By TAIKI KOIDE/ Staff Writer
May 25, 2021 at 17:20 JST
Kawasaki Heavy Industries Ltd., a pioneer in transporting liquified natural gas (LNG), has now developed the world’s first tanker for liquified hydrogen.
The new technology, along with tanks the company developed to store liquified hydrogen as rocket fuel, is expected to be used for the government’s goal of having hydrogen and ammonia serve as the fuel for 10 percent of electric power generation by 2050. It is part of Japan’s overall target of achieving net zero emissions of greenhouse gases in that year.
The first liquified hydrogen tanker, Suiso (hydrogen) Frontier, constructed in Kobe was shown to media representatives on May 24. The tanker is 116 meters long and can transport 75 tons of liquified hydrogen kept at temperatures of minus 253 degrees.
The hydrogen will be liquified after lignite mined in Australia is steamed. Although that process emits carbon dioxide, the plan is to trap that gas deep underground to keep emissions at virtually zero.
Plans have also been hatched to use renewable energy sources to create hydrogen by breaking down water.

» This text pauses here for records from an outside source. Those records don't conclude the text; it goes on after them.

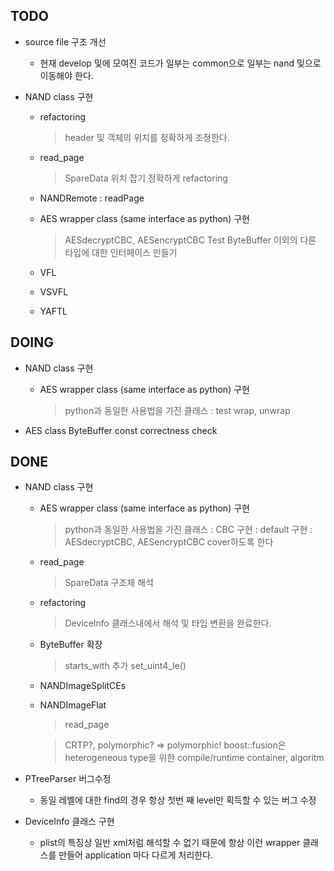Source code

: ## TODO
  * source file 구조 개선
    - 현재 develop 및에 모여진 코드가 일부는 common으로 일부는 nand 및으로 이동해야 한다.

  * NAND class 구현
    - refactoring
      > header 및 객체의 위치를 정확하게 조정한다.

    - read_page
      > SpareData 위치 잡기 정확하게 refactoring

    - NANDRemote
      : readPage

    - AES wrapper class (same interface as python) 구현
      > AESdecryptCBC, AESencryptCBC Test
      > ByteBuffer 이외의 다른 타입에 대한 인터페이스 만들기

    - VFL
    
    - VSVFL

    - YAFTL

## DOING
  * NAND class 구현
    - AES wrapper class (same interface as python) 구현
      > python과 동일한 사용법을 가진 클래스
        : test wrap, unwrap

  * AES class ByteBuffer const correctness check

## DONE
  * NAND class 구현
    - AES wrapper class (same interface as python) 구현
      > python과 동일한 사용법을 가진 클래스
        : CBC 구현
        : default 구현
        : AESdecryptCBC, AESencryptCBC cover하도록 한다

    - read_page
      > SpareData 구조체 해석

    - refactoring
      > DeviceInfo 클래스내에서 해석 및 타입 변환을 완료한다.

    - ByteBuffer 확장
      > starts_with 추가
      > set_uint4_le()

    - NANDImageSplitCEs

    - NANDImageFlat
      > read_page

      > CRTP?, polymorphic? => polymorphic!
        boost::fusion은 heterogeneous type을 위한 compile/runtime container, algoritm

  * PTreeParser 버그수정
    - 동일 레벨에 대한 find의 경우 항상 첫번 째 level만 획득할 수 있는 버그 수정
  
  * DeviceInfo 클래스 구현
    - plist의 특징상 일반 xml처럼 해석할 수 없기 때문에 항상 이런 wrapper 클래스를 만들어
      application 마다 다르게 처리한다.
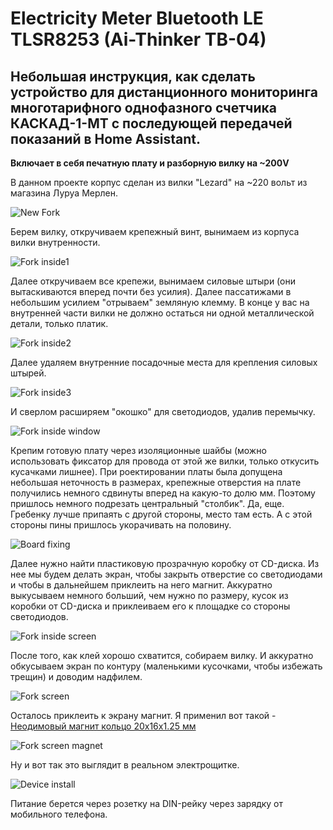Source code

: # Electricity Meter Bluetooth LE TLSR8253 (Ai-Thinker TB-04)

## Небольшая инструкция, как сделать устройство для дистанционного мониторинга многотарифного однофазного счетчика КАСКАД-1-МТ с последующей передачей показаний в Home Assistant.

**Включает в себя печатную плату и разборную вилку на ~200V**

В данном проекте корпус сделан из вилки "Lezard" на ~220 вольт из магазина Луруа Мерлен. 

<img src="https://raw.githubusercontent.com/slacky1965/electricity_meter_ble/main/doc/device/version_1/images/new_fork.jpg" alt="New Fork">

Берем вилку, откручиваем крепежный винт, вынимаем из корпуса вилки внутренности.

<img src="https://raw.githubusercontent.com/slacky1965/electricity_meter_ble/main/doc/device/version_1/images/inside_fork_1.jpg" alt="Fork inside1">

Далее откручиваем все крепежи, вынимаем силовые штыри (они вытаскиваются вперед почти без усилия). Далее пассатижами в небольшим усилием "отрываем" земляную клемму. В конце у вас на внутренней части вилки не должно остаться ни одной металлической детали, только платик.

<img src="https://raw.githubusercontent.com/slacky1965/electricity_meter_ble/main/doc/device/version_1/images/inside_fork_2.jpg" alt="Fork inside2">

Далее удаляем внутренние посадочные места для крепления силовых штырей.

<img src="https://raw.githubusercontent.com/slacky1965/electricity_meter_ble/main/doc/device/version_1/images/inside_fork_3.jpg" alt="Fork inside3">

И сверлом расширяем "окошко" для светодиодов, удалив перемычку.

<img src="https://raw.githubusercontent.com/slacky1965/electricity_meter_ble/main/doc/device/version_1/images/fork_inside_window.jpg" alt="Fork inside window">

Крепим готовую плату через изоляционные шайбы (можно использовать фиксатор для провода от этой же вилки, только откусить кусачками лишнее). При роектировании платы была допущена небольшая неточность в размерах, крепежные отверстия на плате получились немного сдвинуты вперед на какую-то долю мм. Поэтому пришлось немного подрезать центральный "столбик". Да, еще. Гребенку лучше припаять с другой стороны, место там есть. А с этой стороны пины пришлось укорачивать на половину.

<img src="https://raw.githubusercontent.com/slacky1965/electricity_meter_ble/main/doc/device/version_1/images/board_top_fixing.jpg" alt="Board fixing">

Далее нужно найти пластиковую прозрачную коробку от CD-диска. Из нее мы будем делать экран, чтобы закрыть отверстие со светодиодами и чтобы в дальнейшем приклеить на него магнит. Аккуратно выкусываем немного больший, чем нужно по размеру, кусок из коробки от CD-диска и приклеиваем его к площадке со стороны светодиодов.

<img src="https://raw.githubusercontent.com/slacky1965/electricity_meter_ble/main/doc/device/version_1/images/inside_fork_bord_screen.jpg" alt="Fork inside screen">

После того, как клей хорошо схватится, собираем вилку. И аккуратно обкусываем экран по контуру (маленькими кусочками, чтобы избежать трещин) и доводим надфилем.

<img src="https://raw.githubusercontent.com/slacky1965/electricity_meter_ble/main/doc/device/version_1/images/fork_screen.jpg" alt="Fork screen">

Осталось приклеить к экрану магнит. Я применил вот такой - [Неодимовый магнит кольцо 20х16х1.25 мм](https://mirmagnitov.ru/product/nyeodimovyy-magnit-kol-tso-20kh16kh1-25-mm/)

<img src="https://raw.githubusercontent.com/slacky1965/electricity_meter_ble/main/doc/device/version_1/images/fork_screen_magnet.jpg" alt="Fork screen magnet">

Ну и вот так это выглядит в реальном электрощитке.

<img src="https://raw.githubusercontent.com/slacky1965/electricity_meter_ble/main/doc/device/version_1/images/device_install.jpg" alt="Device install">

Питание берется через розетку на DIN-рейку через зарядку от мобильного телефона.

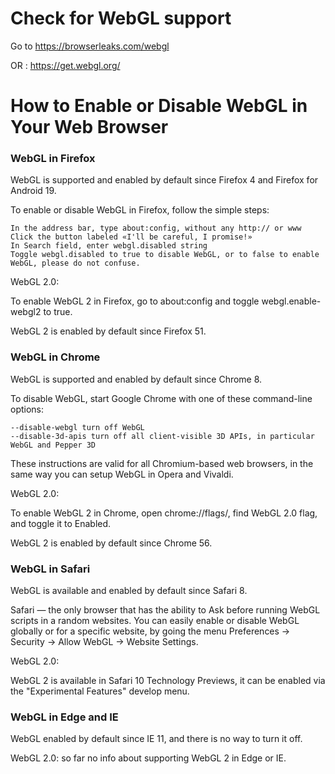 # Check for WebGL support

Go to https://browserleaks.com/webgl

OR : https://get.webgl.org/

# How to Enable or Disable WebGL in Your Web Browser

### WebGL in Firefox

WebGL is supported and enabled by default since Firefox 4 and Firefox for Android 19.

To enable or disable WebGL in Firefox, follow the simple steps:

    In the address bar, type about:config, without any http:// or www
    Click the button labeled «I'll be careful, I promise!»
    In Search field, enter webgl.disabled string
    Toggle webgl.disabled to true to disable WebGL, or to false to enable WebGL, please do not confuse.


WebGL 2.0:

To enable WebGL 2 in Firefox, go to about:config and toggle webgl.enable-webgl2 to true.

WebGL 2 is enabled by default since Firefox 51.

### WebGL in Chrome

WebGL is supported and enabled by default since Chrome 8.

To disable WebGL, start Google Chrome with one of these command-line options:

    --disable-webgl turn off WebGL
    --disable-3d-apis turn off all client-visible 3D APIs, in particular WebGL and Pepper 3D

These instructions are valid for all Chromium-based web browsers, in the same way you can setup WebGL in Opera and Vivaldi.

WebGL 2.0:

To enable WebGL 2 in Chrome, open chrome://flags/, find WebGL 2.0 flag, and toggle it to Enabled.

WebGL 2 is enabled by default since Chrome 56.

### WebGL in Safari

WebGL is available and enabled by default since Safari 8.

Safari — the only browser that has the ability to Ask before running WebGL scripts in a random websites. You can easily enable or disable WebGL globally or for a specific website, by going the menu Preferences → Security → Allow WebGL → Website Settings.

WebGL 2.0:

WebGL 2 is available in Safari 10 Technology Previews, it can be enabled via the "Experimental Features" develop menu.

### WebGL in Edge and IE

WebGL enabled by default since IE 11, and there is no way to turn it off.

WebGL 2.0: so far no info about supporting WebGL 2 in Edge or IE.
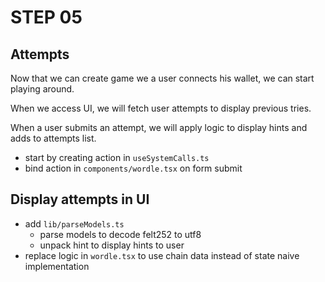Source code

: # STEP 05

## Attempts
Now that we can create game we a user connects his wallet, we can start playing around.

When we access UI, we will fetch user attempts to display previous tries.

When a user submits an attempt, we will apply logic to display hints and adds to attempts list.

- start by creating action in `useSystemCalls.ts`
- bind action in `components/wordle.tsx` on form submit

## Display attempts in UI

- add `lib/parseModels.ts`
    - parse models to decode felt252 to utf8
    - unpack hint to display hints to user
- replace logic in `wordle.tsx` to use chain data instead of state naive implementation

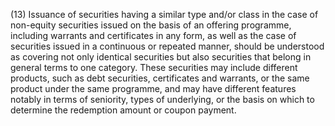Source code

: (13) Issuance of securities having a similar type and/or class in the case of non-equity securities issued on the basis of an offering programme, including warrants and certificates in any form, as well as the case of securities issued in a continuous or repeated manner, should be understood as covering not only identical securities but also securities that belong in general terms to one category. These securities may include different products, such as debt securities, certificates and warrants, or the same product under the same programme, and may have different features notably in terms of seniority, types of underlying, or the basis on which to determine the redemption amount or coupon payment.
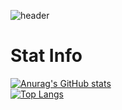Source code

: 
![header](https://capsule-render.vercel.app/api?type=waving&color=0A174E&height=240&text=H.A.N.D&animation=twinkling&fontColor=F5D042&&desc=%20)

# Stat Info

[![Anurag's GitHub stats](https://github-readme-stats.vercel.app/api?username=ohhongseok&show_icons=true&theme=shades-of-purple)](https://github.com/anuraghazra/github-readme-stats)<br>
[![Top Langs](https://github-readme-stats.vercel.app/api/top-langs/?username=ohhongseok&layout=compact)](https://github.com/anuraghazra/github-readme-stats)
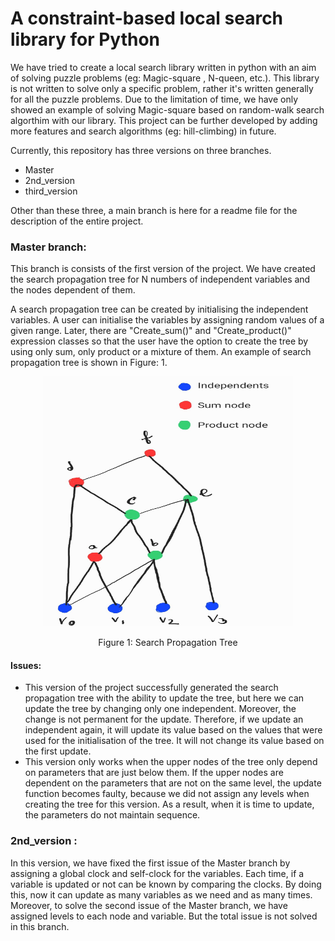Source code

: # A constraint-based local search library for Python

We have tried to create a local search library written in python with an aim of solving puzzle problems (eg: Magic-square , N-queen, etc.).  This library is not written to solve only a specific problem, rather it's written generally for all the puzzle problems. Due to the limitation of time, we have only showed an example of solving Magic-square based on random-walk search algorthim with our library. This project can be further developed by adding more features and search algorithms (eg: hill-climbing) in future. 

Currently, this repository has three versions on three branches. 
- Master
- 2nd_version
- third_version

Other than these three, a main branch is here for a readme file for the description of the entire project.

### Master branch:
This branch is consists of the first version of the project. We have created the search propagation tree for N numbers of independent variables and the nodes dependent of them.

A search propagation tree can be created by initialising the independent variables. A user can initialise the variables by assigning random values of a given range. Later, there are "Create_sum()" and "Create_product()" expression classes so that the user have the option to create the tree by using only sum, only product or a mixture of them. An example of search propagation tree is shown in Figure: 1.

<p align="center">
<img src="331434010_1258854395046835_4817167728494435071_n.jpg" width="400" height="400">
</p>
<p align ="center">
Figure 1: Search Propagation Tree
</p>

#### Issues: 
- This version of the project successfully generated the search propagation tree with the ability to update the tree, but here we can update the tree by changing only one independent. Moreover, the change is not permanent for the update. Therefore, if we update an independent again, it will update its value based on the values that were used for the initialisation of the tree. It will not change its value based on the first update. 
- This version only works when the upper nodes of the tree only depend on parameters that are just below them. If the upper nodes are dependent on the parameters that are not on the same level, the update function becomes faulty, because we did not assign any levels when creating the tree for this version. As a result, when it is time to update, the parameters do not maintain sequence. 

### 2nd_version :
In this version, we have fixed the first issue of the Master branch by assigning a global clock and self-clock for the variables. Each time, if a variable is updated or not can be known by comparing the clocks. By doing this, now it can update as many variables as we need and as many times. Moreover,  to solve the second issue of the Master branch, we have assigned levels to each node and variable. But the total issue is not solved in this branch.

Kawasaki has already installed equipment at Kobe Port to unload liquified hydrogen from the tanker as well as tanks on land.
It plans to transport the first load of liquified hydrogen from Australia by spring 2022.
Tests are being conducted in conjunction with J-Power and Iwatani Corp., and a total of about 40 billion yen ($368 million), including contributions from the Japanese and Australian governments, is being set aside for the project.
Under the Japanese government’s plan for 2050, the total volume of liquified hydrogen imports, including for fuel in motor vehicles, is estimated at 20 million tons, about 5,000 times the volume imported in 2020.
Kawasaki Heavy plans to build 80 tankers to transport 9 million tons of liquified hydrogen.
But a major barrier toward importing that volume of liquified hydrogen will be bringing down the power generation cost. One estimate is that by 2030 power generated by liquified hydrogen will cost 1.5 times that generated using LNG.
Other nations have also joined the race to construct liquified hydrogen tankers.
“There will be a need to quickly promote greater use of such vessels,” Motohiko Nishimura, a Kawasaki Heavy executive officer who also serves as deputy general manager of the company’s Hydrogen Strategy Division, said.